# Looking for a little advice on gold tanks



## CivilBen (Mar 3, 2010)

Hello watch friends, 

I have recently been smitten by the gold Cartier Tank. I’ve long appreciated the Cartier brand and the steel Tank Solo has been on my wish list for a while. Most recently I’ve grown fond of the gold variant. I’ve considered the Tank Louis but the price differential seems to outweigh the benefits. 

I’m reaching out to the watch community for advice. Do you have a gold Tank? If so, what advice would you give to someone considering buying one? I’m asking because I have found that while generic questions like what watch should I buy typically generates the appropriate buy what you like response. Asking for advice from someone who already owns a watch, or from someone that has decided not to buy a watch, can result in great insight. Comments like it’s a scratch magnet or it has quality control issues, can help you avoid disappointing results. 

Any way, I am reaching out for the wisdom of the horde. Let me know your thoughts on gold tanks. 

Thanks in advance. 

Ben


----------



## NTJW (May 28, 2019)

Not exactly a Tank Louis, but I have the Tank Americaine in solid yellow.

I'm going to explain this in a few different point of views, all mine, of course, and everyone is entitled to have a different opinion.

The first view - if you buy it new, I always feel that gold watches are "never worth it's actual money". Why? Because of course, you can buy the steel version, and spend the rest of the cash difference and buy real solid gold coins, and you'll end up more in weight, and you get the watch, and you get "more" gold. But of course, it's not a gold watch, haha. So at least we get this one out of the way - buying a gold watch is never about if it is worth the price x gold, but more of a passionate purchase.

The second view - if you buy it preowned, and I always encourage it, it definitely saves you more money. While it still is not worth it's weigh in gold, but at least you don't spend as much like buying new. Gold watches always command a higher price point than their steel counter part for obvious expensive metal reasons, but also commands it's own class.

The third view - forget about the two first views, a gold watch is one of the highest point of luxury on a watch. On certain models, it also commands rarity. You never buy gold watches because you want to get your money's worth, but the extra luxury feel on your wrist, and the amount of wrist presence it commands. You wear it to a black tie affair, suit up, and well, generally, to show off. Some people may say "I'm not buying a gold watch to show off", not intentionally anyway, but when you wear a gold watch, you get the attention.

Aside from all those views, I always viewed a gold watch should be a classical time piece. While sporty models also sport these kind of materials, but I personally find it out of place. Not only gold is softer than steel, I also feel it is out of place when combined with say... models like Hublot Big Bags, or ROO Offshore. A gold watch should be elegant, subtle in design, long lasting, and not a watch you wear with baggy saggy jeans. When I imagine a gold watch, it brings me down to watches like Cartiers, Day-dates, Breguets, A Lange & Sohne, etc etc.

While I bought my Tank Americaine at a "steal", 3800 USD I think - I think it's a great "investment". I can wear this watch semi-casually while I can definitely take it up formally. It is also a watch that I can look at myself wearing years and years from now.

● Extracted data
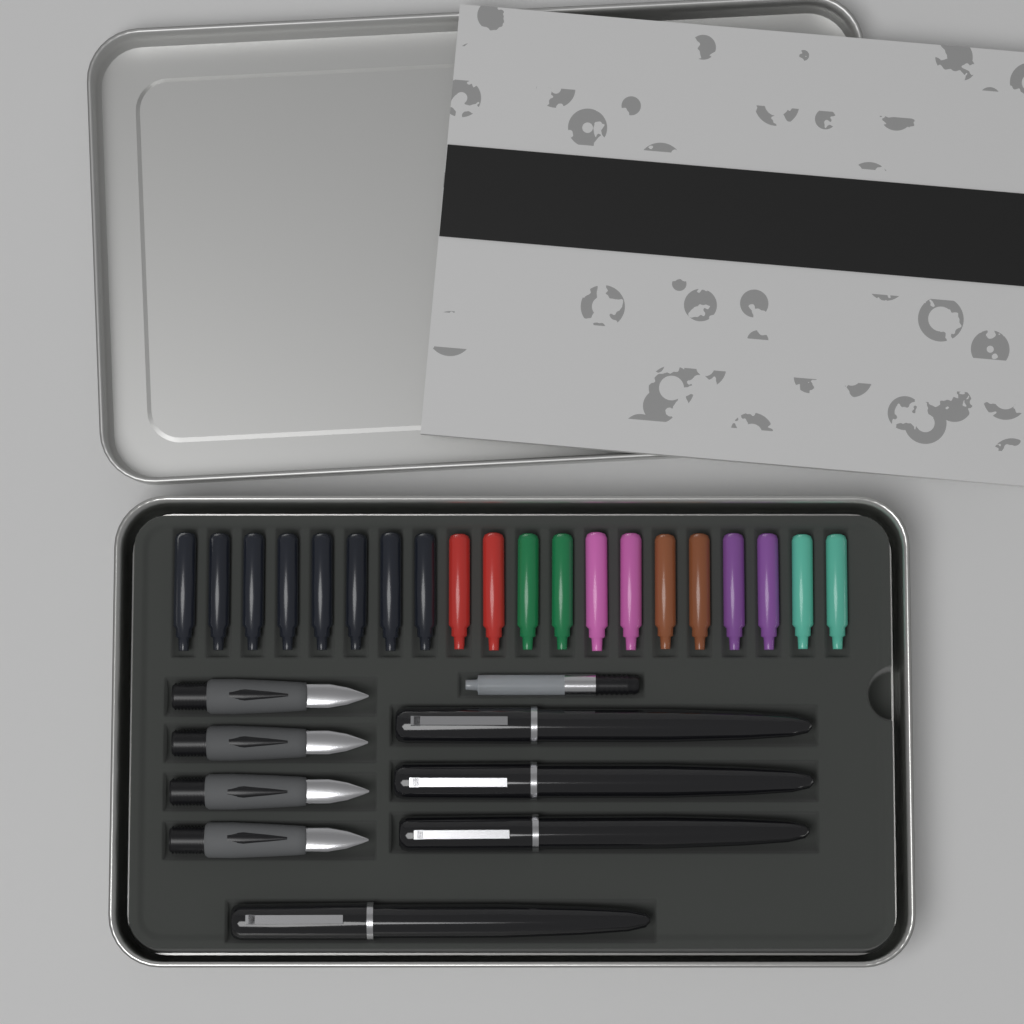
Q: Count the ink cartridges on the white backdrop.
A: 20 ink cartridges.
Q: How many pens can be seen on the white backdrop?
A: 4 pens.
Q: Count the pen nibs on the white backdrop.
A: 4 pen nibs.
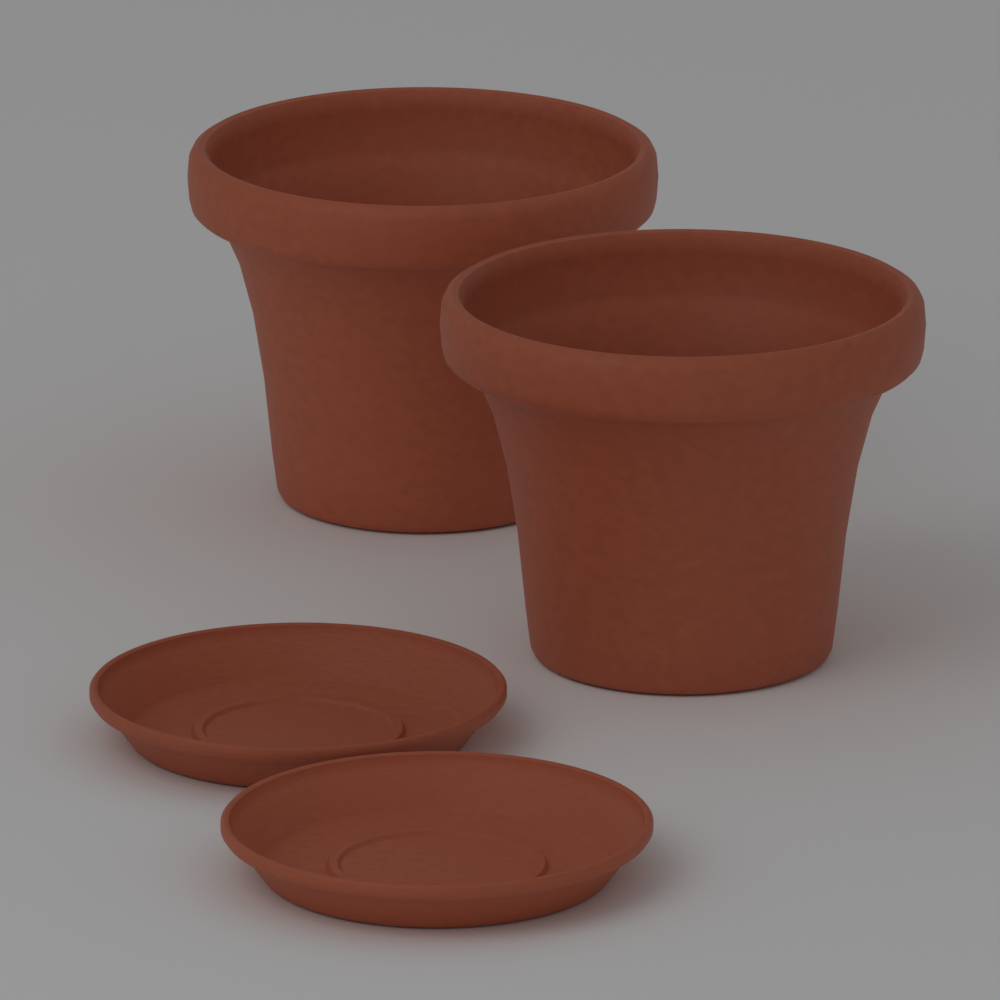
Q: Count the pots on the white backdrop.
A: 2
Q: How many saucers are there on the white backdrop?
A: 2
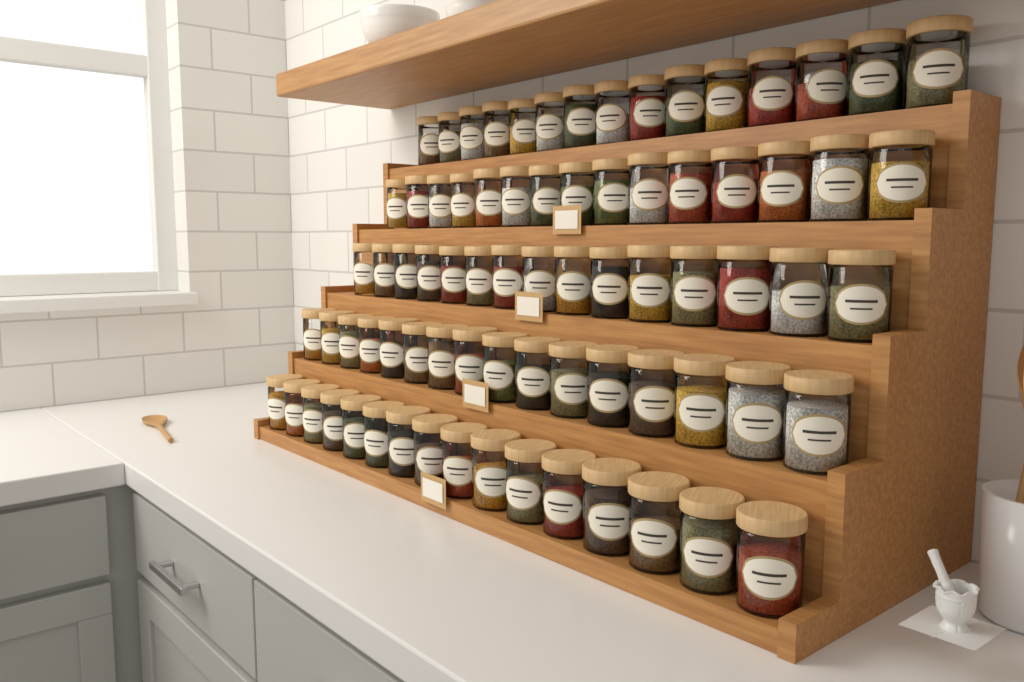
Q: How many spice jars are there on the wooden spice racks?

● Problems to solve
1) Answer these from the gold Tank thread:
(a) In the first post, which steel Cartier model has been on the writer's wish list for a while?
(b) Which Tank model does the reply's writer own in solid yellow gold?
(c) Roughly what price does the reply give for that watch?
2) From the gold Tank thread, return everything from "I'm going to" down to "a passionate purchase.", with no changes.
3) Extend the gold Tank thread, picking up right after its final sentence.
Leave the data aside; it has no role in this work.

● Answers for the tasks
1)
(a) The Tank Solo.
(b) The Tank Americaine.
(c) About 3800 USD.

2)
I'm going to explain this in a few different point of views, all mine, of course, and everyone is entitled to have a different opinion.

The first view - if you buy it new, I always feel that gold watches are "never worth it's actual money". Why? Because of course, you can buy the steel version, and spend the rest of the cash difference and buy real solid gold coins, and you'll end up more in weight, and you get the watch, and you get "more" gold. But of course, it's not a gold watch, haha. So at least we get this one out of the way - buying a gold watch is never about if it is worth the price x gold, but more of a passionate purchase.

3)
TLDR:

Should you get a Gold Tank Cartier? If you can afford it, and you think you are getting a reasonable price, YES.


----------



## CivilBen (Mar 3, 2010)

Thanks NTJW! This is exactly the kind of insight I was looking for. I’ve been thinking I need to try on an Americaine as another option. Im convinced now after seeing yours. 

Regards,

Ben


----------



## NTJW (May 28, 2019)

The Americaine "wears long", so not everyone likes it, and it is more of an elegant stature due to the slimmer width, and curved body - compared to the Tank. While the Tank is elegant also in everyway, but is more "masculine" of some sorts, if you get what I mean.

Good luck in your quest! I never regretted getting mine, at all.



CivilBen said:


> Thanks NTJW! This is exactly the kind of insight I was looking for. I've been thinking I need to try on an Americaine as another option. Im convinced now after seeing yours.
> 
> Regards,
> 
> Ben


----------



## ednew (Mar 26, 2017)

I was smitten with the Tank Solo (large) in gold. In my view it was the perfect formal dress watch to go with my tuxedo. I bought used for a bit more than half of new, and was delighted with my purchase. However, after a few years I have found that I am only wearing the watch a few days a year, having extended my definition of "formal" to include wearing a suit or dress shirt. Retirement probably has a lot to do with it, as well as the lack of cruising opportunities. So I still love the watch, but I wear other watches much more. Like an exotic car, if you can afford to have it sit in the garage most of the time it is not a problem. I still think its a perfect complement to a Speedy Pro as the tool watch and a Datejust as the semidressy watch.


----------



## NTJW (May 28, 2019)

I would somewhat Agree with Ed there, that a gold watch is not something you wear day in day out, but I still do wear it in rotation at least once a week. I time my outfit perfectly. Also as you can see that I’m wearing it on a more casual strap instead of a croc/lizard pattern, which makes it much less dressier, and goes better with “semi-formal” attires. I wouldn’t worry too much if you are willing to swap the straps around.


----------



## ChronoKing (May 10, 2019)

I just came across this thread and had to share my thoughts. I bought the Cartier Tank Louis to mark the occasion of my son's birth. It was purchased from Tourneau brand new. I negotiated some and probably could have received a better deal but told myself this watch is meant to be mine and then his and so on and the price will inconsequential to me by then.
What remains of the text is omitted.